▶ [Material for this task]:
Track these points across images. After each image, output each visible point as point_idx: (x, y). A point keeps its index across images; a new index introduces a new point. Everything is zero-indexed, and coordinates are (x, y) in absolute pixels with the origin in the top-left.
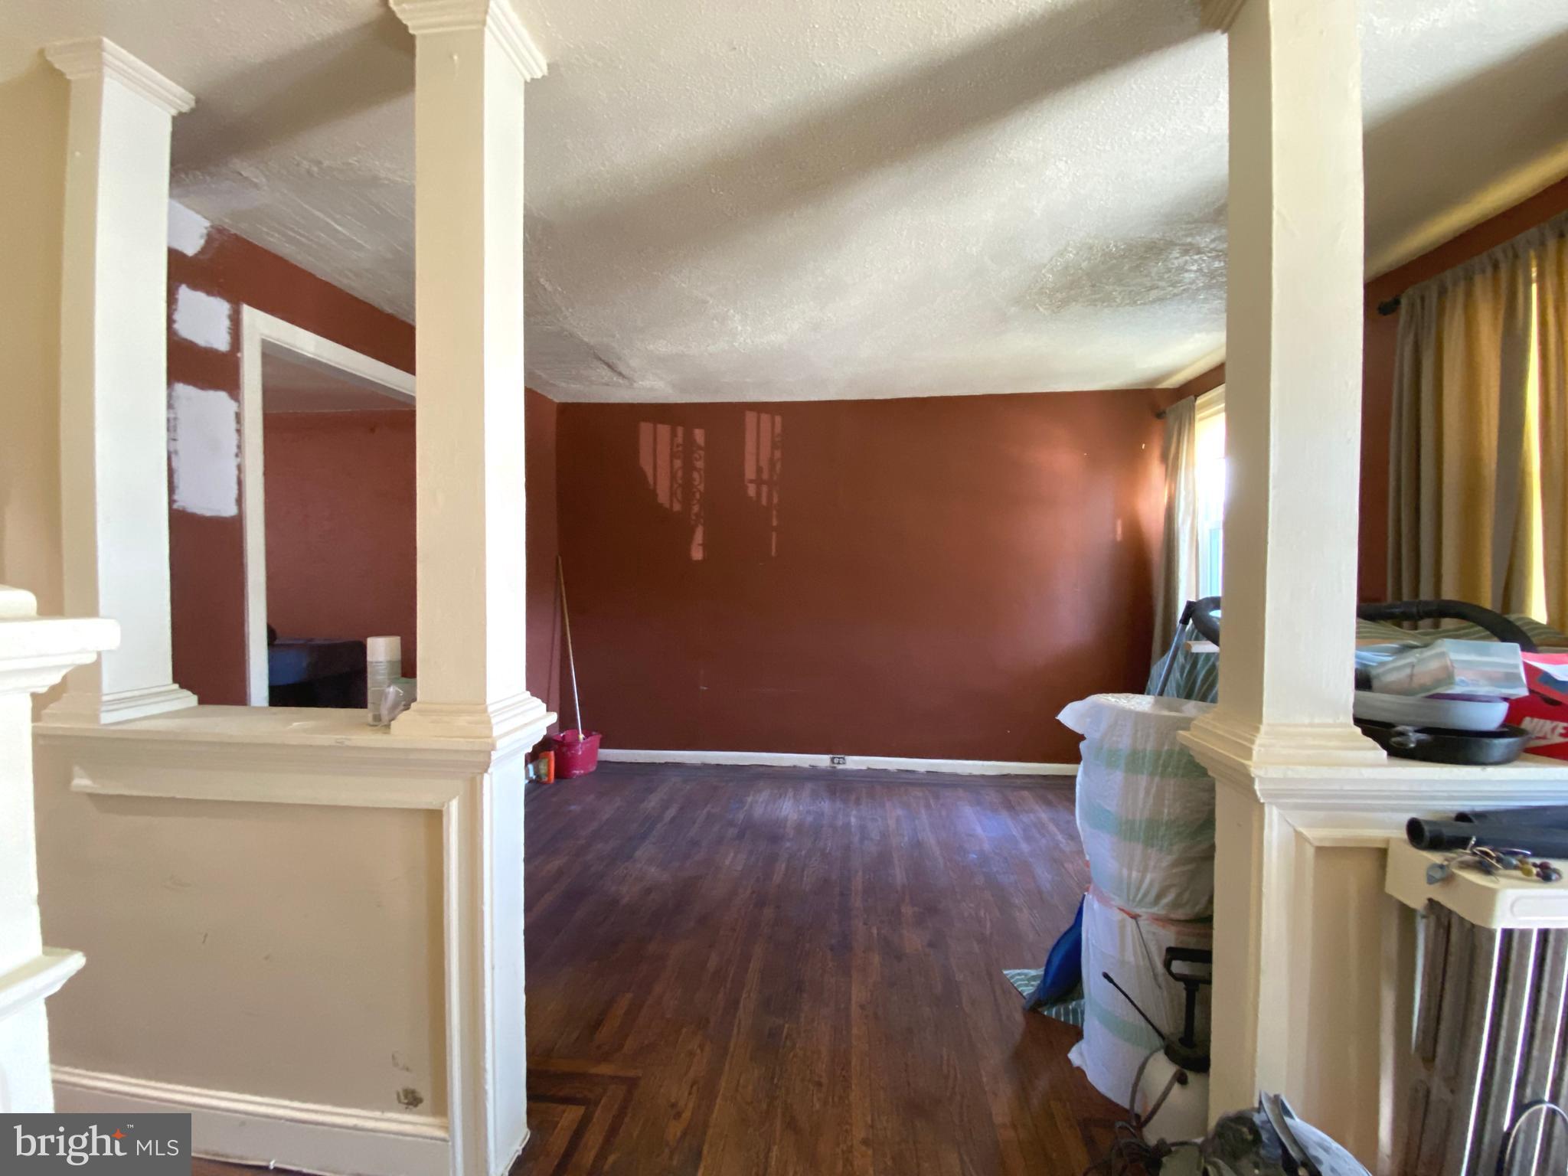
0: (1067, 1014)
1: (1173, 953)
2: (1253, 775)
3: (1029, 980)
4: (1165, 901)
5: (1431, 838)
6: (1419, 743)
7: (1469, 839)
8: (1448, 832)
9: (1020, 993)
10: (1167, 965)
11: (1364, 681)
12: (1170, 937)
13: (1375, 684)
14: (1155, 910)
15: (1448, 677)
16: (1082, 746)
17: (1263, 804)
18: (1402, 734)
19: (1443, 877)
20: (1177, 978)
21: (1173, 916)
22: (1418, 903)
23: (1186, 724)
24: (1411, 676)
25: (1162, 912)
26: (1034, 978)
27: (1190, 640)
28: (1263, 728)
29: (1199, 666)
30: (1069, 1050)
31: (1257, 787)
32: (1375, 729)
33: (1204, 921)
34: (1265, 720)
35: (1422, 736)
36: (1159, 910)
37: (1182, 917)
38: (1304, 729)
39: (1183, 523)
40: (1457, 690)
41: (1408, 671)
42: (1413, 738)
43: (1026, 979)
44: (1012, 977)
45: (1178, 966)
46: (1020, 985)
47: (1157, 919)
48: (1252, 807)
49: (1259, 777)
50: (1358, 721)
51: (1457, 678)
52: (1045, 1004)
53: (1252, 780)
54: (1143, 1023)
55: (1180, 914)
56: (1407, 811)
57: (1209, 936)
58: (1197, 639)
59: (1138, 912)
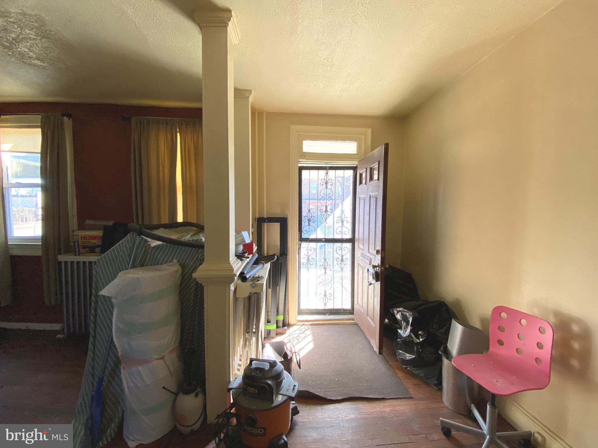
2: (234, 277)
17: (231, 284)
19: (255, 286)
22: (246, 295)
48: (225, 287)
50: (236, 256)
59: (164, 354)
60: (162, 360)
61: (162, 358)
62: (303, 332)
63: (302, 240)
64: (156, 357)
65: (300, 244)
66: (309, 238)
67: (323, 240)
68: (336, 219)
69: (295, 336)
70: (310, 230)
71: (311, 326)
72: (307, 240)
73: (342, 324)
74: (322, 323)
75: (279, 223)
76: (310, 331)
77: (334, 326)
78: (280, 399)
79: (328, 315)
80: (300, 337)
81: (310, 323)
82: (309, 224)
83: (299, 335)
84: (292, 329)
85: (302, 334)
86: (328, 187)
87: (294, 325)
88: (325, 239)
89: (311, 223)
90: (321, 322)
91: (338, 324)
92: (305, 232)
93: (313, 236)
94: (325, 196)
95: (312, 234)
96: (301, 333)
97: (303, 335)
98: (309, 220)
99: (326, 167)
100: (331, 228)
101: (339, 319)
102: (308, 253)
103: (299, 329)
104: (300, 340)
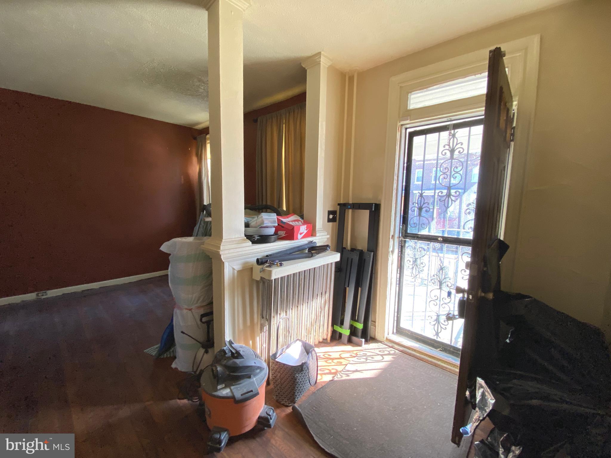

▶ [Exercise]:
Copy all of the material above line for line, without any change, and leave out the pictures.

▶ [Response to the exercise]:
Track these points across images. After each image, output each visible point as point_idx: (x, y). A point keeps its index across images; a new index introduces a new point. Everything is zero-indexed, and coordinates are (x, y) in absolute pixels with the origin in the top-left.
0: (1067, 1014)
1: (1173, 953)
2: (1253, 775)
3: (1029, 980)
4: (1165, 901)
5: (1431, 838)
6: (1419, 743)
7: (1469, 839)
8: (1448, 832)
9: (1020, 993)
10: (1167, 965)
11: (1364, 681)
12: (1170, 937)
13: (1375, 684)
14: (1155, 910)
15: (1448, 677)
16: (1082, 746)
17: (1263, 804)
18: (1402, 734)
19: (1443, 877)
20: (1177, 978)
21: (1173, 916)
22: (1418, 903)
23: (1186, 724)
24: (1411, 676)
25: (1162, 912)
26: (1034, 978)
27: (1190, 640)
28: (1263, 728)
29: (1199, 666)
30: (1069, 1050)
31: (1257, 787)
32: (1375, 729)
33: (1204, 921)
34: (1265, 720)
35: (1422, 736)
36: (1159, 910)
37: (1182, 917)
38: (1304, 729)
39: (1183, 523)
40: (1457, 690)
41: (1408, 671)
42: (1413, 738)
43: (1026, 979)
44: (1012, 977)
45: (1178, 966)
46: (1020, 985)
47: (1157, 919)
48: (1252, 807)
49: (1259, 777)
50: (1358, 721)
51: (1457, 678)
52: (1045, 1004)
53: (1252, 780)
54: (1143, 1023)
55: (1180, 914)
56: (1407, 811)
57: (1209, 936)
58: (1197, 639)
59: (1138, 912)
2: (234, 277)
17: (231, 284)
19: (255, 286)
22: (246, 295)
48: (225, 287)
50: (236, 256)
59: (164, 354)
60: (162, 360)
61: (162, 358)
62: (303, 332)
63: (302, 240)
64: (156, 357)
65: (300, 244)
66: (309, 238)
67: (323, 240)
68: (336, 219)
69: (295, 336)
70: (310, 230)
71: (311, 326)
72: (307, 240)
73: (342, 324)
74: (322, 323)
75: (279, 223)
76: (310, 331)
77: (334, 326)
78: (280, 399)
79: (328, 315)
80: (300, 337)
81: (310, 323)
82: (309, 224)
83: (299, 335)
84: (292, 329)
85: (302, 334)
86: (328, 187)
87: (294, 325)
88: (325, 239)
89: (311, 223)
90: (321, 322)
91: (338, 324)
92: (305, 232)
93: (313, 236)
94: (325, 196)
95: (312, 234)
96: (301, 333)
97: (303, 335)
98: (309, 220)
99: (326, 167)
100: (331, 228)
101: (339, 319)
102: (308, 253)
103: (299, 329)
104: (300, 340)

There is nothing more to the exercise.